== About this task ==
Using the records below, write out only the lines from the line containing "consulta la sección" up to and including the line containing "tiça – da TAG", exactly, with no pictures.

[Recorded data]
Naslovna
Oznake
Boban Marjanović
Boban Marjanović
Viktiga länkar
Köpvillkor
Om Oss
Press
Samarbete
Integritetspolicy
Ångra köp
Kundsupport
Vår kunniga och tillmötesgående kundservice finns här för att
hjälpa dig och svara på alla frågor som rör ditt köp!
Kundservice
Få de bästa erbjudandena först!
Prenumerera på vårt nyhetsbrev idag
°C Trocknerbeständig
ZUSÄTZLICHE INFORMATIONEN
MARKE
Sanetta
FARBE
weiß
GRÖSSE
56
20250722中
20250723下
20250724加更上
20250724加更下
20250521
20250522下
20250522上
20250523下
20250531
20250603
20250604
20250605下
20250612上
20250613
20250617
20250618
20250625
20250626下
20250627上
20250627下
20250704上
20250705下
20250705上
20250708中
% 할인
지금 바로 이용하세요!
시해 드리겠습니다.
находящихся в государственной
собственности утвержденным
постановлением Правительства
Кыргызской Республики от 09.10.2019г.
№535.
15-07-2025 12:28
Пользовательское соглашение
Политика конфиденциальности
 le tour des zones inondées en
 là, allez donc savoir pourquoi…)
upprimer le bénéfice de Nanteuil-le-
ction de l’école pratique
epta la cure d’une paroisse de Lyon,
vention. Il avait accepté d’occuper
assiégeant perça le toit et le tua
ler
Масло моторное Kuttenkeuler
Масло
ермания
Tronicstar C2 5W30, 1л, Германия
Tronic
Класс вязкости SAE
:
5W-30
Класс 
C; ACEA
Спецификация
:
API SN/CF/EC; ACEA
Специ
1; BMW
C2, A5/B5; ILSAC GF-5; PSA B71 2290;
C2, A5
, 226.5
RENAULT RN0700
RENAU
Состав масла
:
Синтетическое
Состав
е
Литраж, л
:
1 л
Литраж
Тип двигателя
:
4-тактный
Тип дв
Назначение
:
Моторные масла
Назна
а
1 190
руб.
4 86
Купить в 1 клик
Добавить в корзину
--
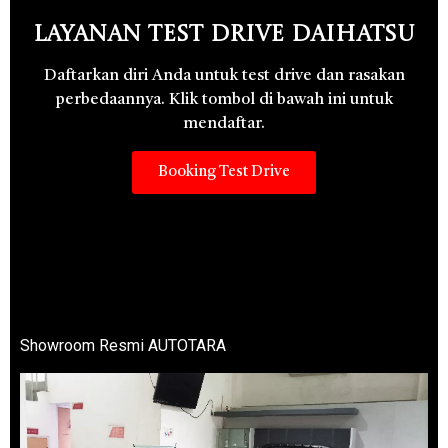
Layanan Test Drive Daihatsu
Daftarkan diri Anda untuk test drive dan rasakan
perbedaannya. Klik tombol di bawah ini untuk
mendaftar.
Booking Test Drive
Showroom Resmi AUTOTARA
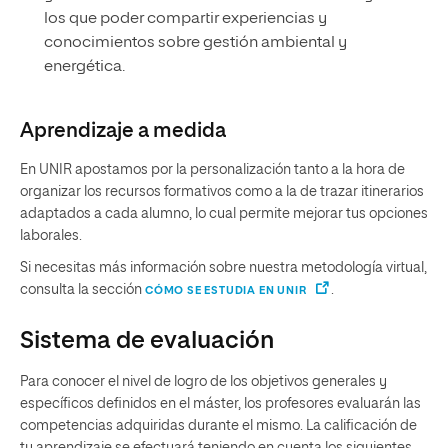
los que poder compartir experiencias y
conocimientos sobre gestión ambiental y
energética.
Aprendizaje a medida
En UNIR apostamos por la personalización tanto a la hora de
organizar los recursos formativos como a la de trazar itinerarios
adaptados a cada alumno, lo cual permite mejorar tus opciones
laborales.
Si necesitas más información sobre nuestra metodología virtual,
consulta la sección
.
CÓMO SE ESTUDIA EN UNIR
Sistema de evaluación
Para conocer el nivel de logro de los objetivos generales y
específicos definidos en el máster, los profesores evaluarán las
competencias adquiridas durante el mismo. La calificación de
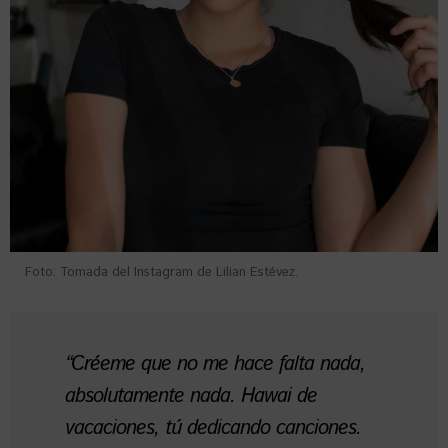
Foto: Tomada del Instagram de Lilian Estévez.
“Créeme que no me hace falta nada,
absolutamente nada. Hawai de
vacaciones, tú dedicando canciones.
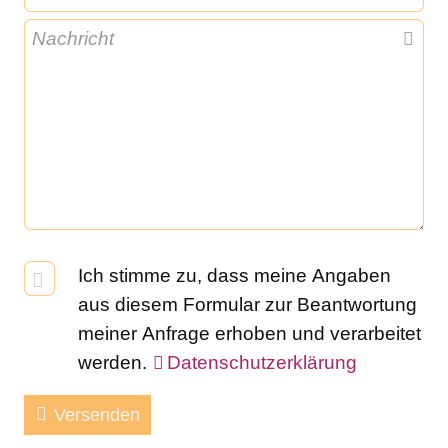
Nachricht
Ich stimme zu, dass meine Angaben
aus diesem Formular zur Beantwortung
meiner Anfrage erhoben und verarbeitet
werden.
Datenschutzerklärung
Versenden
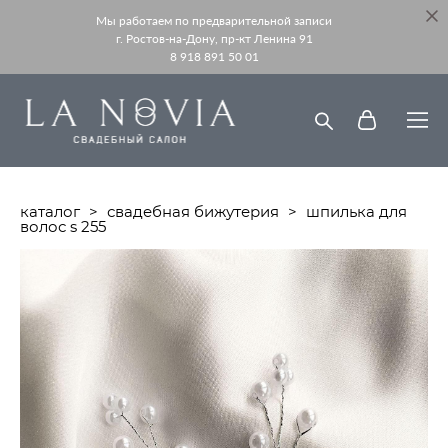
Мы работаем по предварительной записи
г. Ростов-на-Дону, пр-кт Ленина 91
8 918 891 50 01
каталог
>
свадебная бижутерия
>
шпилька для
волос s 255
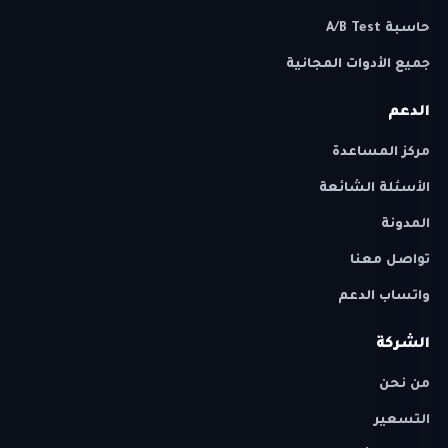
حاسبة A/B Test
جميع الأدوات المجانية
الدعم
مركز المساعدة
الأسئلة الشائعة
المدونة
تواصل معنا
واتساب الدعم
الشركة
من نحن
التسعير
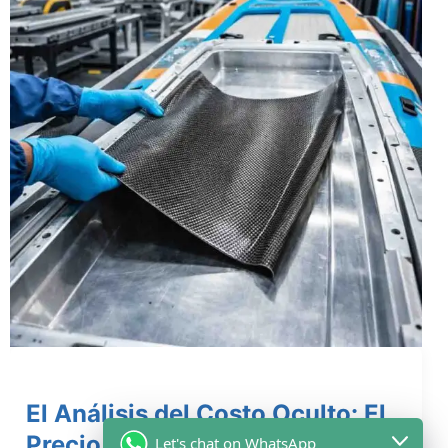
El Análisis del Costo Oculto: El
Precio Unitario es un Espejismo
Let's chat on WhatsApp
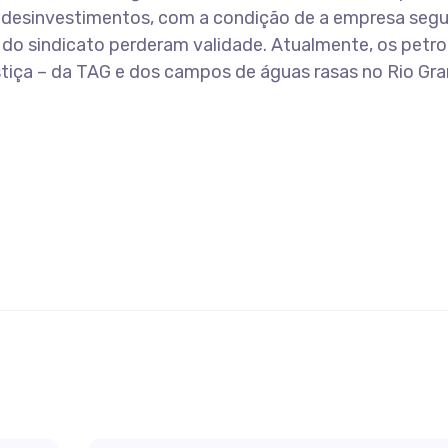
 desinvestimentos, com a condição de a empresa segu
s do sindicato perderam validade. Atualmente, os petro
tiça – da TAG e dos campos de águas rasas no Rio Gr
==
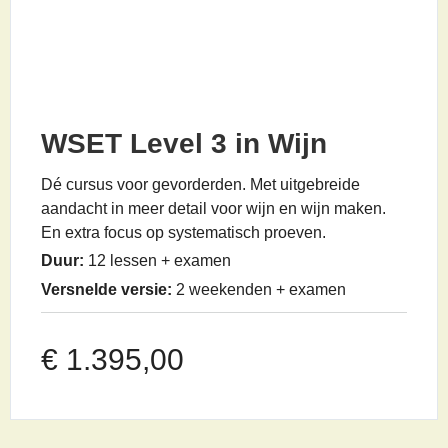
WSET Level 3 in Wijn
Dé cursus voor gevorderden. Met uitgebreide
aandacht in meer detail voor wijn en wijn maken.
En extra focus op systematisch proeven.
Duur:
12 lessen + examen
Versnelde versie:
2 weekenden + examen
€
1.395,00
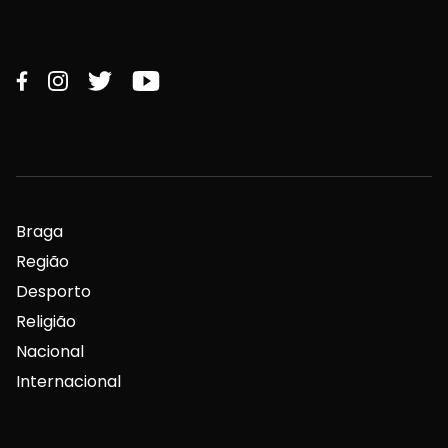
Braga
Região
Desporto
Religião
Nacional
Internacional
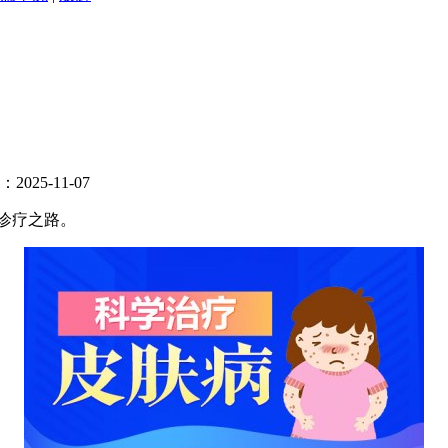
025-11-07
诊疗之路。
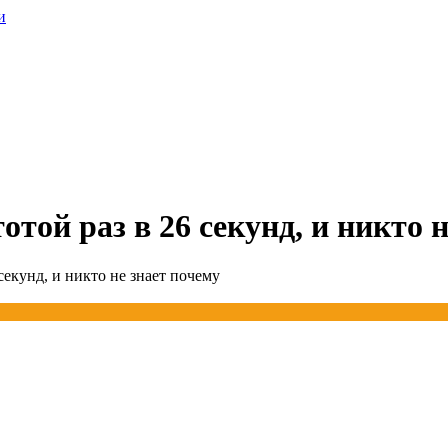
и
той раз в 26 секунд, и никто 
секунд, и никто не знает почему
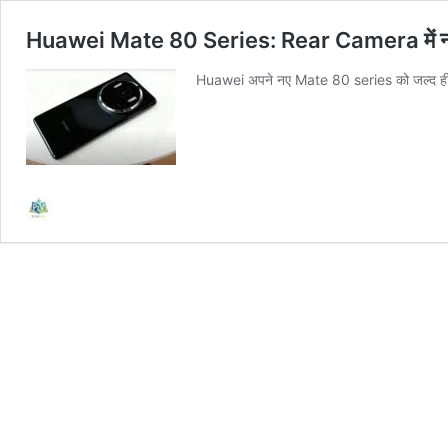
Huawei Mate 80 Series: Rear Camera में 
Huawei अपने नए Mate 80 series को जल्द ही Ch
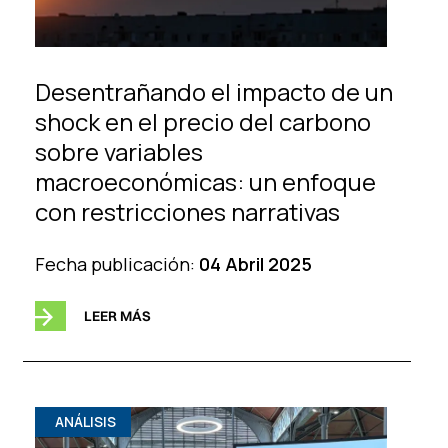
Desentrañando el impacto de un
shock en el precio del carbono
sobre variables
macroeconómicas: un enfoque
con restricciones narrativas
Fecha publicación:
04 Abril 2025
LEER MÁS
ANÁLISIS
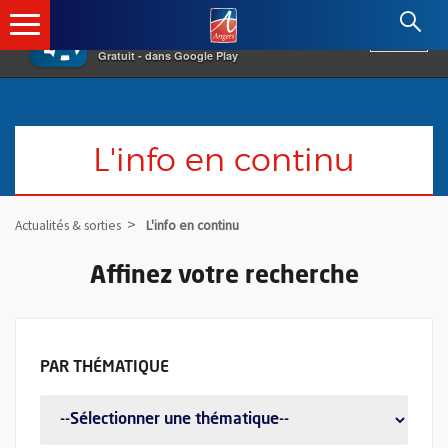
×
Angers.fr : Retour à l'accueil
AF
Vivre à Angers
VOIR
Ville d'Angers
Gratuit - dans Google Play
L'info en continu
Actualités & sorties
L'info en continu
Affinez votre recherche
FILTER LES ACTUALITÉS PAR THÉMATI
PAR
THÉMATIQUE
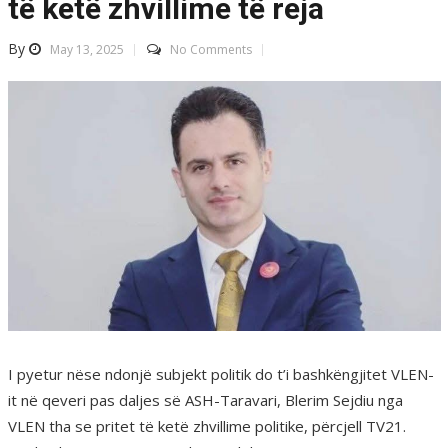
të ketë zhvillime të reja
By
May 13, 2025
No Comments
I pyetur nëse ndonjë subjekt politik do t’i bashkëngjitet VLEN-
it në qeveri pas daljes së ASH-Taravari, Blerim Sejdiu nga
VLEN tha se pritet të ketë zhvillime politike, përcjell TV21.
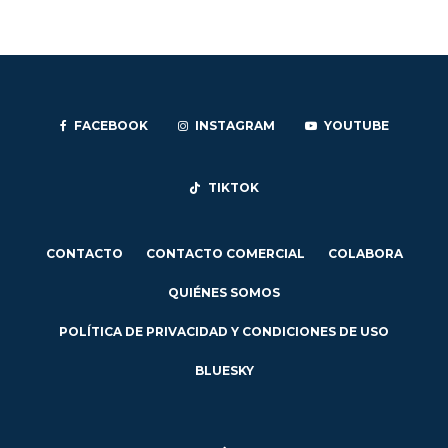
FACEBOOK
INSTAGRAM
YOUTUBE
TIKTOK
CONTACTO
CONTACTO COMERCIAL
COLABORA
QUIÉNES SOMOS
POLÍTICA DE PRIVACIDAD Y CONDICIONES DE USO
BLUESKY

== Answer to this problem ==
consulta la sección
.
CÓMO SE ESTUDIA EN UNIR
Sistema de evaluación
Para conocer el nivel de logro de los objetivos generales y
específicos definidos en el máster, los profesores evaluarán las
competencias adquiridas durante el mismo. La calificación de
Foto: Tomada del Instagram de Lilian Estévez.
“Créeme que no me hace falta nada,
absolutamente nada. Hawai de
vacaciones, tú dedicando canciones.
Nachricht
Ich stimme zu, dass meine Angaben
aus diesem Formular zur Beantwortung
meiner Anfrage erhoben und verarbeitet
werden.
Datenschutzerklärung
Versenden
Мы работаем по предварительной записи
г. Ростов-на-Дону, пр-кт Ленина 91
8 918 891 50 01
каталог
>
свадебная бижутерия
>
шпилька для
волос s 255
حاسبة A/B Test
جميع الأدوات المجانية
الدعم
مركز المساعدة
الأسئلة الشائعة
المدونة
تواصل معنا
واتساب الدعم
الشركة
من نحن
التسعير
El Análisis del Costo Oculto: El
Precio Unitario es un Espejismo
Let's chat on WhatsApp
 desinvestimentos, com a condição de a empresa segu
s do sindicato perderam validade. Atualmente, os petro
tiça – da TAG e dos campos de águas rasas no Rio Gr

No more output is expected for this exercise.